ASSIGNED TASK
Please show every line from the entries that carries the word "votre".

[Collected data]
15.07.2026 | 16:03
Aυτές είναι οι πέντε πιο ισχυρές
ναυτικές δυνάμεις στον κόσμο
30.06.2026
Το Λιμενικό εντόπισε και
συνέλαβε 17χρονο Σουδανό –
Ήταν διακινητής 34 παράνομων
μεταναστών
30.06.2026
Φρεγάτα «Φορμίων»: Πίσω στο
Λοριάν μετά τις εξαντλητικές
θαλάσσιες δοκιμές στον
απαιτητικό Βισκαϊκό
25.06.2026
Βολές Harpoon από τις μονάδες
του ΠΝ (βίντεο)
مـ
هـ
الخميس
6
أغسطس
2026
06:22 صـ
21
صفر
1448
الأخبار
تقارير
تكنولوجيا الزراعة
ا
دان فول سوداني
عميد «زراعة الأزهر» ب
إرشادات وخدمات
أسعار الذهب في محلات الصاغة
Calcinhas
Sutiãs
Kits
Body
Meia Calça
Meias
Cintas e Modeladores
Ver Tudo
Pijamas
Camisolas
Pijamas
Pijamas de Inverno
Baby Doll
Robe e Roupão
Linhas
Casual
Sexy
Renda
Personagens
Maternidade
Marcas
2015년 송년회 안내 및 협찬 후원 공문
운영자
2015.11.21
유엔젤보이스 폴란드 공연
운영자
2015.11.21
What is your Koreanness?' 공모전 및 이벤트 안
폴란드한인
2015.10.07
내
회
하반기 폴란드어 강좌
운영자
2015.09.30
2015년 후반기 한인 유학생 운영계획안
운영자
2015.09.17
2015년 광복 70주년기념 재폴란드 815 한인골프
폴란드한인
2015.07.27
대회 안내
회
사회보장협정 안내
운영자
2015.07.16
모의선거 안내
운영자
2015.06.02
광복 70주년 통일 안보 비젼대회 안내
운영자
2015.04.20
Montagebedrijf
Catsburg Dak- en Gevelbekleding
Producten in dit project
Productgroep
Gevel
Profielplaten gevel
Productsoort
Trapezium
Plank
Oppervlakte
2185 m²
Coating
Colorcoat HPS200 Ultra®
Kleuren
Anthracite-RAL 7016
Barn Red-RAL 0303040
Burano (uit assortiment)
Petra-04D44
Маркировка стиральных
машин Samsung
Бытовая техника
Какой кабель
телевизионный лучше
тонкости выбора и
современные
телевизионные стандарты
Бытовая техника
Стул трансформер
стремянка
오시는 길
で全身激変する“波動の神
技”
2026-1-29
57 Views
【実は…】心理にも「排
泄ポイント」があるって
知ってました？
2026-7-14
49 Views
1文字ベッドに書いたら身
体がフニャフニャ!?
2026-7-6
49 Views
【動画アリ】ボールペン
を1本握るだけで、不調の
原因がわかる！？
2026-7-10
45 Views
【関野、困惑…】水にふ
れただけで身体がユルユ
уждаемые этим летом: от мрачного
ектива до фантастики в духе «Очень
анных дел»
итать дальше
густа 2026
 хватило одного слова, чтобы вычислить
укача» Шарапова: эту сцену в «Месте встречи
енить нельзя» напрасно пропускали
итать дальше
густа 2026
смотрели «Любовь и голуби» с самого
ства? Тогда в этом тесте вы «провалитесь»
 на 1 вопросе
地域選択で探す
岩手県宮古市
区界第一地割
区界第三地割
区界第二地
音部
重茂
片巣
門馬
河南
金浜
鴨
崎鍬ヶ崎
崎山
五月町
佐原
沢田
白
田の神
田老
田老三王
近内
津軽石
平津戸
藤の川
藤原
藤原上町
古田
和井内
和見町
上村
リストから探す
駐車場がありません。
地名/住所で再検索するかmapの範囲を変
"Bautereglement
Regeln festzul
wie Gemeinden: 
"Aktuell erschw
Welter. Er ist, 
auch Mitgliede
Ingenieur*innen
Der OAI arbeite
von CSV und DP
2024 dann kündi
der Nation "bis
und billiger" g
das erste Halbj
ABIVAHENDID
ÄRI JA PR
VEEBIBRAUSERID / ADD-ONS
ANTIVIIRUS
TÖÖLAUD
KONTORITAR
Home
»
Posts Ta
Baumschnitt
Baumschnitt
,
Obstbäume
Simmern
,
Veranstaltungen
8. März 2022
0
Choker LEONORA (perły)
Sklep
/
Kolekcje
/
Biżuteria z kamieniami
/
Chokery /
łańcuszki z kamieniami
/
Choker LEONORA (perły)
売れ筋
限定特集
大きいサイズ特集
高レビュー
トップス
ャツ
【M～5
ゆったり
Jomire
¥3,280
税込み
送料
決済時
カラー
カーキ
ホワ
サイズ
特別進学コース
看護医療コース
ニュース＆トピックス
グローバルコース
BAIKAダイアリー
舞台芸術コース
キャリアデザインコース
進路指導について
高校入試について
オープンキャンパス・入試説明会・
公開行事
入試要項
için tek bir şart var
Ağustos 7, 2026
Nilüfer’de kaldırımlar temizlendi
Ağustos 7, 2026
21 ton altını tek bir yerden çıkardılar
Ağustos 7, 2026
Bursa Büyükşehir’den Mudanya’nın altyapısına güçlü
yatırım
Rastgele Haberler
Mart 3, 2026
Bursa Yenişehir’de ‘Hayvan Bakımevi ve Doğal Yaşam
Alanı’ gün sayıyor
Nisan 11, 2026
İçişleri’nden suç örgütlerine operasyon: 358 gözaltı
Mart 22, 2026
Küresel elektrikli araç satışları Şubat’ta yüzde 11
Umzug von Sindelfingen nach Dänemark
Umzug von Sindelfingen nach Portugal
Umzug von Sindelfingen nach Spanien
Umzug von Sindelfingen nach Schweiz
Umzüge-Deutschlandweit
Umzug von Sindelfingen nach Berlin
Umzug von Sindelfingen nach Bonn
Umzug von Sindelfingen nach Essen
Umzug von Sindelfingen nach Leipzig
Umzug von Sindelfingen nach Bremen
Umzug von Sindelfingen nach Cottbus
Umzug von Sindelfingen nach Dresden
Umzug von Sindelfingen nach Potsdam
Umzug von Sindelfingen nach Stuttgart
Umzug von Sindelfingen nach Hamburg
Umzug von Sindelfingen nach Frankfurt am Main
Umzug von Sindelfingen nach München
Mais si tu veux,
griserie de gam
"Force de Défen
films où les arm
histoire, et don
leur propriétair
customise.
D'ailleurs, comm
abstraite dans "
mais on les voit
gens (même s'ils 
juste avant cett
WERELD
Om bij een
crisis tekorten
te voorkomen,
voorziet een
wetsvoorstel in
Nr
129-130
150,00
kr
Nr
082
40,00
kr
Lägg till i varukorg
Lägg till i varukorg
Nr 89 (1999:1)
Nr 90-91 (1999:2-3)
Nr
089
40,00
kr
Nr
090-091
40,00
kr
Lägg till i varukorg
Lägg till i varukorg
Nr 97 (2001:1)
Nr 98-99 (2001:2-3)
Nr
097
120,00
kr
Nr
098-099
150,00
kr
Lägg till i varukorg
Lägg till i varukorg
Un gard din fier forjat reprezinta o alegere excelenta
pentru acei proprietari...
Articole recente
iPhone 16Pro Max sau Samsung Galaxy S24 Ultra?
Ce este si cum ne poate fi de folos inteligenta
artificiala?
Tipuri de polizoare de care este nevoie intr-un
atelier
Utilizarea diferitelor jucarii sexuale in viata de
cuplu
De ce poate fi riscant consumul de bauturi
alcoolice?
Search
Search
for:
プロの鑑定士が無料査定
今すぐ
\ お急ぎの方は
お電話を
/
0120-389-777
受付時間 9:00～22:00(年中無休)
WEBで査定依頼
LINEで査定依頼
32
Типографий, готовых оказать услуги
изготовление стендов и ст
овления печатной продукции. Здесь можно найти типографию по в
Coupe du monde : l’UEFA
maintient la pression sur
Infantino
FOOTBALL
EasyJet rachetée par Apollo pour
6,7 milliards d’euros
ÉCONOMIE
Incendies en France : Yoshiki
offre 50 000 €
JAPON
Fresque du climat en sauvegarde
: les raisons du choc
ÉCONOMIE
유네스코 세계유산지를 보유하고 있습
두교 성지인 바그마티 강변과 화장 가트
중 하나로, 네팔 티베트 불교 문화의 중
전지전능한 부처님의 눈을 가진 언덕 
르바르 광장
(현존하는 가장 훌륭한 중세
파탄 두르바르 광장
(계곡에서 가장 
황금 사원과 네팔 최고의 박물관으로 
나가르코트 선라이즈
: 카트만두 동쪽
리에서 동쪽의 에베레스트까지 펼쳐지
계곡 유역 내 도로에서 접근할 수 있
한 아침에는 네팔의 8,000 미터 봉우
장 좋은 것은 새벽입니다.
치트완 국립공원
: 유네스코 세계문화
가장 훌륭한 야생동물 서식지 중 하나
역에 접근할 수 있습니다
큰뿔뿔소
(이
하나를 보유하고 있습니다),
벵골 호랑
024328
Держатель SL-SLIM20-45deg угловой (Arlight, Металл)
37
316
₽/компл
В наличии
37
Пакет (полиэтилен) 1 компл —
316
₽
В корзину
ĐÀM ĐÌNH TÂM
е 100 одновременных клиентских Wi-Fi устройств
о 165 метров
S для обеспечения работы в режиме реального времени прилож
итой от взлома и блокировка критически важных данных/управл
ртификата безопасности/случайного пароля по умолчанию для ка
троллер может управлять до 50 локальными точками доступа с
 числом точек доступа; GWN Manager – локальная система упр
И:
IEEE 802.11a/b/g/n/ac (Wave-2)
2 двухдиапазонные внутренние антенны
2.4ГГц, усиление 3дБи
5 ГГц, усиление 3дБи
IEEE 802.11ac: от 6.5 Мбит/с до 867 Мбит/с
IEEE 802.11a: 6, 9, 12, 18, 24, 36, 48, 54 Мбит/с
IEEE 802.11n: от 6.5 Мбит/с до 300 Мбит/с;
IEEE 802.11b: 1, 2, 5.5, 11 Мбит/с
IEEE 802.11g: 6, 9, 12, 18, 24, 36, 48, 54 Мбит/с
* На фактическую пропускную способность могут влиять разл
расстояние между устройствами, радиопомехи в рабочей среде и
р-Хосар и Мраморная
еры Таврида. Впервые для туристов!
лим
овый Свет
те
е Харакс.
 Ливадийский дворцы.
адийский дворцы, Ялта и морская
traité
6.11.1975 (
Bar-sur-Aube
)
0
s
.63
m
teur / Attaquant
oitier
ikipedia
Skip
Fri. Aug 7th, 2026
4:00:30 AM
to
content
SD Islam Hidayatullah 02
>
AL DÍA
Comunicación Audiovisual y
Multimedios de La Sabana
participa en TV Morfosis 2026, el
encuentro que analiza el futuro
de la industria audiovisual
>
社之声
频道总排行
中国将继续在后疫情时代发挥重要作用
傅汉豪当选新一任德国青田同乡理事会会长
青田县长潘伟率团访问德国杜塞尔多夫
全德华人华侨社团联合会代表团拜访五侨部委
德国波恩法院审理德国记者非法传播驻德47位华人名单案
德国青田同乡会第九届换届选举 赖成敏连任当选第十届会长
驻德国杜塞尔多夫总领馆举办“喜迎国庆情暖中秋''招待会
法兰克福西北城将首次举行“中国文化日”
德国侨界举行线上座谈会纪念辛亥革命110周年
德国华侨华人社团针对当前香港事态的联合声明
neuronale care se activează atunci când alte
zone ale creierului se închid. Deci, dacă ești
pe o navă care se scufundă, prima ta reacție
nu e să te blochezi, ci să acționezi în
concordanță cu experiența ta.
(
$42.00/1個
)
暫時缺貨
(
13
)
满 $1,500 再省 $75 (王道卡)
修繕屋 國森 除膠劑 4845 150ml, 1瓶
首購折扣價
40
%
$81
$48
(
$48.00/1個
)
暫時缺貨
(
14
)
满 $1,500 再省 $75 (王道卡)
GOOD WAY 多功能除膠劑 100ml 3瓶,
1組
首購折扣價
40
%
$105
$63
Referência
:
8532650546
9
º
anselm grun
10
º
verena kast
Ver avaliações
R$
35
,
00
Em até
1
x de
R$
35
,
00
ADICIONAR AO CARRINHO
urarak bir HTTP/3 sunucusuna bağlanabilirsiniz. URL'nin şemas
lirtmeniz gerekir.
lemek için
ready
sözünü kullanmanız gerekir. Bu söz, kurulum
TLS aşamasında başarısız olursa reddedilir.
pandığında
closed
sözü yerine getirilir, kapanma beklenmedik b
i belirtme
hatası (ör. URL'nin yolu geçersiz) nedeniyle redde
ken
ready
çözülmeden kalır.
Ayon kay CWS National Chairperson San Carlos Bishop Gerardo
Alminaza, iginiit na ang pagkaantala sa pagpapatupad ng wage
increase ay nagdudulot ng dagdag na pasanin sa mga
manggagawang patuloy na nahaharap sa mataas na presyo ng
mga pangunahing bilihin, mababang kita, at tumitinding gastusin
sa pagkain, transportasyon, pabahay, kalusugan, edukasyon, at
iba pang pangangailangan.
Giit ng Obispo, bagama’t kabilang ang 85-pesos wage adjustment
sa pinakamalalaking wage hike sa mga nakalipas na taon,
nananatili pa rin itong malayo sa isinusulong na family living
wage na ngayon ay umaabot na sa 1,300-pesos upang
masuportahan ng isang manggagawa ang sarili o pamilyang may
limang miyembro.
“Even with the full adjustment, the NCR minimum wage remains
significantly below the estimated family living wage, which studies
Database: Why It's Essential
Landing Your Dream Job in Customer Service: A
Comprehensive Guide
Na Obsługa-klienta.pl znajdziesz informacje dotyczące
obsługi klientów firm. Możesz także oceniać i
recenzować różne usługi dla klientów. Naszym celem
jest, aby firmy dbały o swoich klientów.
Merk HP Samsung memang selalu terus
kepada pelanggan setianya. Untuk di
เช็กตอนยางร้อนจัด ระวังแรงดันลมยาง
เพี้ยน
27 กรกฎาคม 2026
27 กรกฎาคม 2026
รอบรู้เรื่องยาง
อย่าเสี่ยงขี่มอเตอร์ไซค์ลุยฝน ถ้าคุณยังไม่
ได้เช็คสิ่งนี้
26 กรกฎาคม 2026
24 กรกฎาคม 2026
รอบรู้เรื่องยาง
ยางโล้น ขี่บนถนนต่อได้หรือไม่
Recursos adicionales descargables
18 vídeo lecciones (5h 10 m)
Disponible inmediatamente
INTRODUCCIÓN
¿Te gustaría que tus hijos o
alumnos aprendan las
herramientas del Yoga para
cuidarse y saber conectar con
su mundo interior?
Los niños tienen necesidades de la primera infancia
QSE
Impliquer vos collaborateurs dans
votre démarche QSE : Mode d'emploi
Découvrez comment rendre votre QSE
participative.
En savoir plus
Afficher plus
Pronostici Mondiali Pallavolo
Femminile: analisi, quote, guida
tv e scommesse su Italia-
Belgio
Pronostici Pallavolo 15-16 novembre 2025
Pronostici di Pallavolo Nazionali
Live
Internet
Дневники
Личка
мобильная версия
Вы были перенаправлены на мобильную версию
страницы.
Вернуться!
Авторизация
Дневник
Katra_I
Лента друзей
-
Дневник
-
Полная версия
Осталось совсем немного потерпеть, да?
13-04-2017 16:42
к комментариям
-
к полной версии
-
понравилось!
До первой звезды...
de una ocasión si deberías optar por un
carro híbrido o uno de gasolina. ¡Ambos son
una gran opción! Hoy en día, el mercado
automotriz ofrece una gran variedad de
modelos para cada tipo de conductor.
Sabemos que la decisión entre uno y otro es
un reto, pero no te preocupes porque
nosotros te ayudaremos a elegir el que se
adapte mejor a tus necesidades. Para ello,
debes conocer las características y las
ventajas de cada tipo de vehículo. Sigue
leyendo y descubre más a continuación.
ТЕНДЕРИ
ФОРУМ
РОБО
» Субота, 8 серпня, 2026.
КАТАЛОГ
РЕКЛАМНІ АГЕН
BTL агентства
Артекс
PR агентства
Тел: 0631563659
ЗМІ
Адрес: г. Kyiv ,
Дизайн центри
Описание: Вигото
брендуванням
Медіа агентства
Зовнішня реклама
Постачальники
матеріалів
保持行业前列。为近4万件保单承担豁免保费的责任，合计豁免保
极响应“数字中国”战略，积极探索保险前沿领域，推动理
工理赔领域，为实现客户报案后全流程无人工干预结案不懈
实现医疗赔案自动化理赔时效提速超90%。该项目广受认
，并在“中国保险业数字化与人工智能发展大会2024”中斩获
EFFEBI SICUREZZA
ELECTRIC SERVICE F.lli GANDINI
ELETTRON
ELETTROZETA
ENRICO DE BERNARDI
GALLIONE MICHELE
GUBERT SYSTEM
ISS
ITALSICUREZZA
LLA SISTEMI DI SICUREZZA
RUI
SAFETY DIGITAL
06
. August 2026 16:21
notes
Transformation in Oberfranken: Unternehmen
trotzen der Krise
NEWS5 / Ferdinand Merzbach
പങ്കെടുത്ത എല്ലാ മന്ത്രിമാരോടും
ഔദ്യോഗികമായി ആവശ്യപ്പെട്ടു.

OUTPUT OF THE TASK
votre démarche QSE : Mode d'emploi
Découvrez comment rendre votre QSE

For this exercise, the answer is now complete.